The very best zombie movies are never simply about the dead coming back to life. Sure, the good ones smear the screen with buckets of blood but just as important as the gore are the brains, and not just the kind the undead use as entrees. The memorable ones use the flesh-hungry creatures as metaphors for societal ills. George A. Romero knew this and infused his movies with allegories to social justice and consumerism, among other issues. Director Jeff Barnaby knows this as well. His exciting new zombie film, “Blood Quantum,” new to VOD this week, contains a powerful central premise: Indigenous people put in danger by allowing white folks on their land.

The film begins with an ancient settler’s proverb. “Take heed to thyself, make no treaty with the inhabitants of the land you are entering.” It’s a portentous warning that foreshadows “Blood Quantum” action. Set on an isolated Mi’gmaq reserve called Red Crow, it takes place before, during and after a plague that has turned most of the world into bloodthirsty zombies. The Red Crow, however, are immune, placing tribal sheriff Traylor (“Fear the Walking Dead’s” Michael Greyeyes) in the position of having to protect the reserve, including ex-wife Joss (Elle-Máijá Tailfeathers), sons Lysol (Kiowa Gordon) and Joseph (Forrest Goodluck), Joseph’s pregnant girlfriend Charlie (Olivia Scriven) and father Gisigu (Stonehorse Lone Goeman), from hordes of undead outsiders.

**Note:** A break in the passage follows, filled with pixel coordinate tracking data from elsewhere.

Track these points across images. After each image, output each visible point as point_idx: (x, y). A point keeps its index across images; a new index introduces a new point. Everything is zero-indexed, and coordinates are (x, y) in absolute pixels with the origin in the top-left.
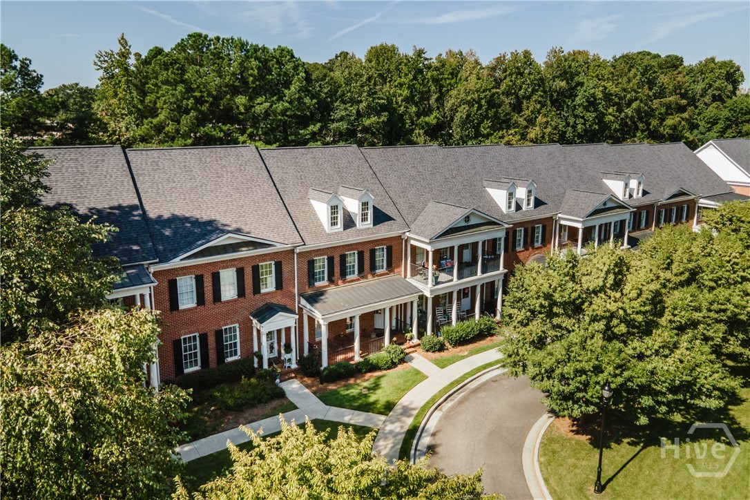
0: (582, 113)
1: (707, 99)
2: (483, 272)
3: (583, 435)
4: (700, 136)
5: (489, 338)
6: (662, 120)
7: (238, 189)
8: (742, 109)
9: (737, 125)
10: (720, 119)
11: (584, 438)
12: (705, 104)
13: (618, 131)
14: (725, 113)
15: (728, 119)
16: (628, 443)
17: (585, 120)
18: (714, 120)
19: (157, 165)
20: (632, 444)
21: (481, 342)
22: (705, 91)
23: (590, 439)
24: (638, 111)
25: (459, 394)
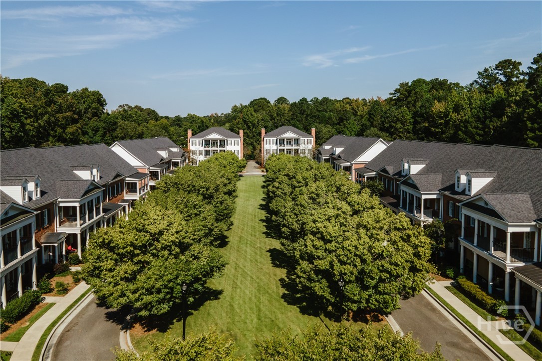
0: (8, 123)
1: (89, 115)
2: (22, 254)
3: (152, 330)
4: (90, 139)
5: (37, 307)
6: (64, 128)
8: (111, 122)
9: (109, 132)
10: (99, 128)
11: (154, 331)
12: (88, 118)
13: (35, 136)
14: (102, 124)
15: (104, 128)
16: (176, 321)
17: (11, 129)
18: (96, 128)
20: (178, 321)
21: (33, 311)
22: (86, 109)
23: (157, 330)
24: (48, 122)
25: (49, 351)
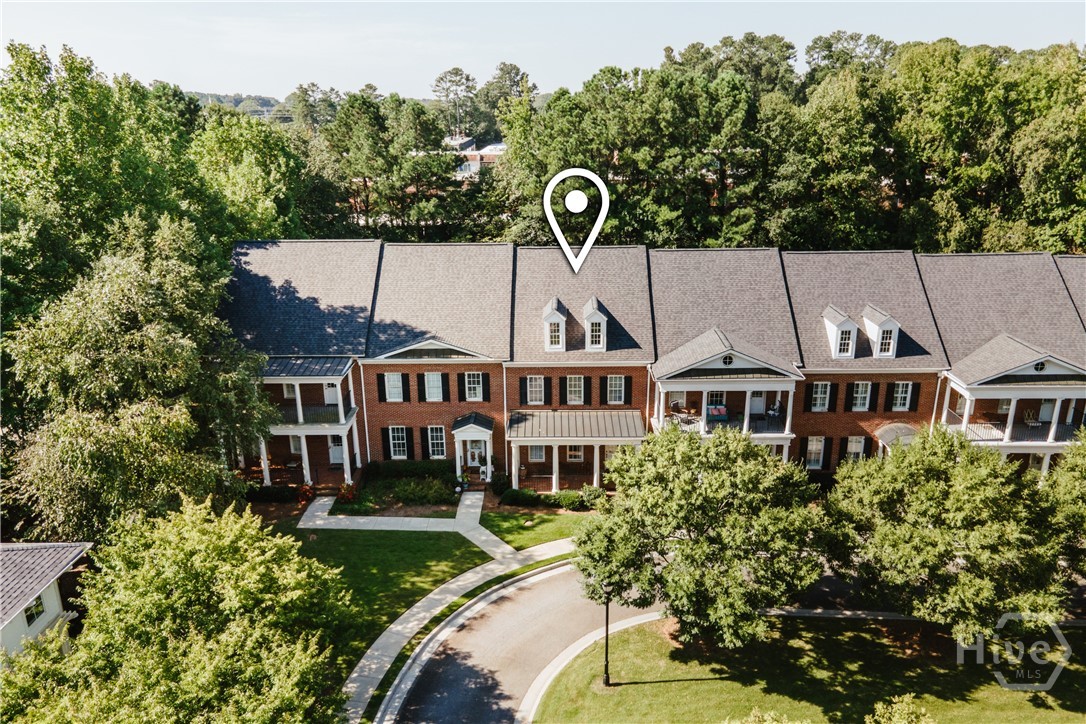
7: (471, 292)
19: (406, 262)
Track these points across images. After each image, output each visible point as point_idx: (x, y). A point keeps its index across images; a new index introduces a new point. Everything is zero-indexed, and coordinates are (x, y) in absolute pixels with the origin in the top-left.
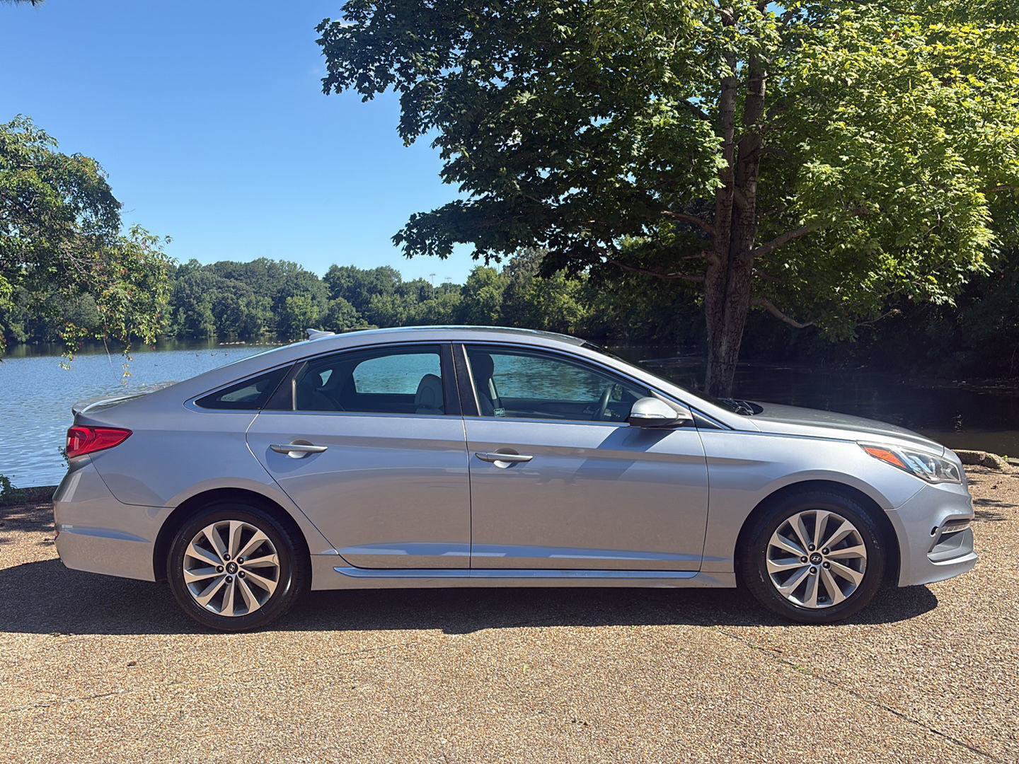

“Blood Quantum” offers up the blood and guts you expects from a movie like this but director Barnaby also infuses every frame with a vivid sense of indigenous heritage. From the title—which refers to a much-despised colonial blood measurement system used to establish a person’s Indigenous status—to using a zombie apocalypse as metaphor for the fight against annihilation by colonial settlers, it drips with social awareness and gore.

A new take on the zombie apocalypse tale, it brings a fresh perspective to a much-examined genre. The characters are well defined and have emotional arcs amid the madness and skull crushing. The use of occasional animation sections adds visual interest to an already cool looking film—Barnaby has a deadly eye for composition—and will even make you laugh from time to time. A broken narrative timeline doesn’t work as well it should but Barnaby and Co. deliver on entertainment and intellectual levels.

Come for the entrail eating, stay for the cultural observations… and more entrail eating.